SYDNEY (Reuters) - A pigeon due to be put down in Australia after apparently flying across the Pacific was spared the death sentence on Friday, after a leg tag identifying it as belonging to a U.S. bird organisation was declared a fake.
The tag suggested it had lost its way during a race in Alabama and flown more than 13,000 kilometres (8,000 miles) to Melbourne - thereby falling foul of strict quarantine regulations forbidding the importation of live animals or birds.
But as a Twitter campaign for the bird - christened Joe by its supporters - to be returned safely to America gathered pace, the American Racing Pigeon Union declared the ID band a fake.
“The pigeon found in Australia sports a counterfeit band and need not be destroyed per biosecurity measures, because his actual home is in Australia,” it said in a Facebook post.
Melbourne resident Kevin Celli-Bird had found the pigeon - and its tag - in his garden on Boxing Day, according to Australian media.
“If Joe has come in a way that has not met our strict biosecurity measures then bad luck Joe.

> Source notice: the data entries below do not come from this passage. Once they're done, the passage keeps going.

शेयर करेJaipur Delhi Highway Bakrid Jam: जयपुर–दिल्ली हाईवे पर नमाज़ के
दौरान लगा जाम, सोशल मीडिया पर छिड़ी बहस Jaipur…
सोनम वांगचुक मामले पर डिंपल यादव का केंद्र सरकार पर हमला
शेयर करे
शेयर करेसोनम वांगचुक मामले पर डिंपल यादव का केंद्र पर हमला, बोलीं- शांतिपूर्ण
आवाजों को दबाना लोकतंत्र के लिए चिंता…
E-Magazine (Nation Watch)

Either fly home or face the consequences,” Deputy Prime Minister Michael McCormack told reporters on Friday.
But, late in the day, a reprieve came from the Department of Agriculture.
“Following an investigation, the department has concluded that Joe the Pigeon is highly likely to be Australian.... No further action will be taken ... in relation to this matter.”
Hollywood actor Johnny Depp and his then wife Amber Heard were charged with illegally bringing their Yorkshire terriers Pistol and Boo into Australia in 2015, but the animals were spared after their owners agreed to be bound by a good behaviour bond.